#### RECORD SET ####
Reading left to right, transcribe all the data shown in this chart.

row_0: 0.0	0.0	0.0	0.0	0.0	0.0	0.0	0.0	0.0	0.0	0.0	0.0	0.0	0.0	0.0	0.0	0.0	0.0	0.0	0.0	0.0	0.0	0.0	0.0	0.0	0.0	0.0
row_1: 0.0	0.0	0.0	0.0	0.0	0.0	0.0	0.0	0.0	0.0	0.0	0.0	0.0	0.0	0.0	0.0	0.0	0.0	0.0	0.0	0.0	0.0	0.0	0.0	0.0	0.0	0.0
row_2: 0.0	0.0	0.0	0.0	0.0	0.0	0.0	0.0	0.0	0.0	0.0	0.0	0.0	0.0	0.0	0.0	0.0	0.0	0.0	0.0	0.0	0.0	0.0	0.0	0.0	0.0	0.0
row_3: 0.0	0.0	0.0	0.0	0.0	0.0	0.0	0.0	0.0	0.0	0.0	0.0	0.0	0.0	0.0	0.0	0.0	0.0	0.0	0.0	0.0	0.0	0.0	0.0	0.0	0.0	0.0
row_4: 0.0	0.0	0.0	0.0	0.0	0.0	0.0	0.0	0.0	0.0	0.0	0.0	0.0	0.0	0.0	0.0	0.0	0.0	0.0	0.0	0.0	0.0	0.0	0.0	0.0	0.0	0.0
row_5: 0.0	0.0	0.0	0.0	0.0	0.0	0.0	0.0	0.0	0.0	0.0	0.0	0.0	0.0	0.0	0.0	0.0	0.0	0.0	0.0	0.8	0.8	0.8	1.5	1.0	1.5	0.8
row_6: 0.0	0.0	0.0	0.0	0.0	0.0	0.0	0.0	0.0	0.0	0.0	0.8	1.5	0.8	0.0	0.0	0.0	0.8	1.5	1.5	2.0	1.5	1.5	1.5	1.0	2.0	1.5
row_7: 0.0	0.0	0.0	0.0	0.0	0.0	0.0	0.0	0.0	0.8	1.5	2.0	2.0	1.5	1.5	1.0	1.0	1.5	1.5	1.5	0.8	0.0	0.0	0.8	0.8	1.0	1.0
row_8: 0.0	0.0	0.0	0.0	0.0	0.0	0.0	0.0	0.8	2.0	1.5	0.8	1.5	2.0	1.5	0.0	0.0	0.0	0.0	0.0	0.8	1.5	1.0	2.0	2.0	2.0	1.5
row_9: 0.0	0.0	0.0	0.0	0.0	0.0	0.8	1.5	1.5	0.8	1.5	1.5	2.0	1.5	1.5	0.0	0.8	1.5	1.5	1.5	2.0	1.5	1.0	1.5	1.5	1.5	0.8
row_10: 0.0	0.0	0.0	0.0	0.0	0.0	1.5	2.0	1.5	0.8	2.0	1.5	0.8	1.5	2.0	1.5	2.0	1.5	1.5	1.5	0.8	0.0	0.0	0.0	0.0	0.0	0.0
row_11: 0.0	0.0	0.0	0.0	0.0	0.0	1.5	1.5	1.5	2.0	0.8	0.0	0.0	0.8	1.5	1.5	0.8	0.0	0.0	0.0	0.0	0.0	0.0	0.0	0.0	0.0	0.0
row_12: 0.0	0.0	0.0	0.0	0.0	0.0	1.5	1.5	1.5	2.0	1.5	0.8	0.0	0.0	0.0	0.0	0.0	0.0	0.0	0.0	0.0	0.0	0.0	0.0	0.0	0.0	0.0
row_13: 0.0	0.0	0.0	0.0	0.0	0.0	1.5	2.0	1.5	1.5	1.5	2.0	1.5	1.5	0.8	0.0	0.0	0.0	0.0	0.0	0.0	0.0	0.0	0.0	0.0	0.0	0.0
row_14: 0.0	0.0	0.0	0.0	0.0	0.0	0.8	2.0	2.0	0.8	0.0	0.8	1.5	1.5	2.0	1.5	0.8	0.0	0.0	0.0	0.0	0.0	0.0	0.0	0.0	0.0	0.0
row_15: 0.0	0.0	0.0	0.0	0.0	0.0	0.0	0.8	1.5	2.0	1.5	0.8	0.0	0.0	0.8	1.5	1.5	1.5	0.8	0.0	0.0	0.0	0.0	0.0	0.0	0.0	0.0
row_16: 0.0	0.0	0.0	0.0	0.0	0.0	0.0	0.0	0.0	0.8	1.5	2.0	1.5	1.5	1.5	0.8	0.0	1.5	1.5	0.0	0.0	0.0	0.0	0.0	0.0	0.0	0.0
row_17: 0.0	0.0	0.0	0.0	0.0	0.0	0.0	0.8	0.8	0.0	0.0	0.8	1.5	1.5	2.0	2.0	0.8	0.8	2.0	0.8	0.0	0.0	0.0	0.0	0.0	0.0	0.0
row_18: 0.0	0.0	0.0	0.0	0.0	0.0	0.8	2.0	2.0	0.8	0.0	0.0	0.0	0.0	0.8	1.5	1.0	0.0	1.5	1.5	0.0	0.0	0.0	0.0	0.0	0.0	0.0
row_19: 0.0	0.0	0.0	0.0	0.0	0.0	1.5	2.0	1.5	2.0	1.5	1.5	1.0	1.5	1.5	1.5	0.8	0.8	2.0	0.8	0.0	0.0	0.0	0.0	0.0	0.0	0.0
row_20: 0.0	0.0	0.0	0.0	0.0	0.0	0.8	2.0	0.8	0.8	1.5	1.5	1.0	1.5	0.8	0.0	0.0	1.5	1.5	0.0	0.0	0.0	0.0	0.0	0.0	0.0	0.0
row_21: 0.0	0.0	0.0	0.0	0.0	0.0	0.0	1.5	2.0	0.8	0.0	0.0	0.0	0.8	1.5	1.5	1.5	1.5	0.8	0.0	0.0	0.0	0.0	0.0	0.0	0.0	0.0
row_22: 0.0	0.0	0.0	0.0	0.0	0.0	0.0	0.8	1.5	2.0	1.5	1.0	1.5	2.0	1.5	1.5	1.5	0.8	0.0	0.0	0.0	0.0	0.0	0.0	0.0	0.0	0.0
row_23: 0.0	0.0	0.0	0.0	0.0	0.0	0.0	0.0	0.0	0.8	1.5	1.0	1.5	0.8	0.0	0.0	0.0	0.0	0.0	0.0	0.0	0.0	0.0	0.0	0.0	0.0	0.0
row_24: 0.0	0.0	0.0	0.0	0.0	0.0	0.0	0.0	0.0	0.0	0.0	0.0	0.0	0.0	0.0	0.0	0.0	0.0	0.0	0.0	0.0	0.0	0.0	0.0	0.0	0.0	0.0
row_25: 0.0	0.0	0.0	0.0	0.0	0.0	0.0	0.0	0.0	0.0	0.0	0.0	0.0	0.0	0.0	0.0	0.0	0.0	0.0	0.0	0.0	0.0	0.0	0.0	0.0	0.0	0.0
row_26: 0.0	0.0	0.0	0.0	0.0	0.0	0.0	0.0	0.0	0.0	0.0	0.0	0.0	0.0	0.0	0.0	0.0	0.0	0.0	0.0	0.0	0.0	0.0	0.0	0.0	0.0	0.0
####
* ASSIGNMENT: Copy out every line in the rows above that contains the string "this", matching case exactly.

* ANSWER SECTION:
Reading left to right, transcribe all the data shown in this chart.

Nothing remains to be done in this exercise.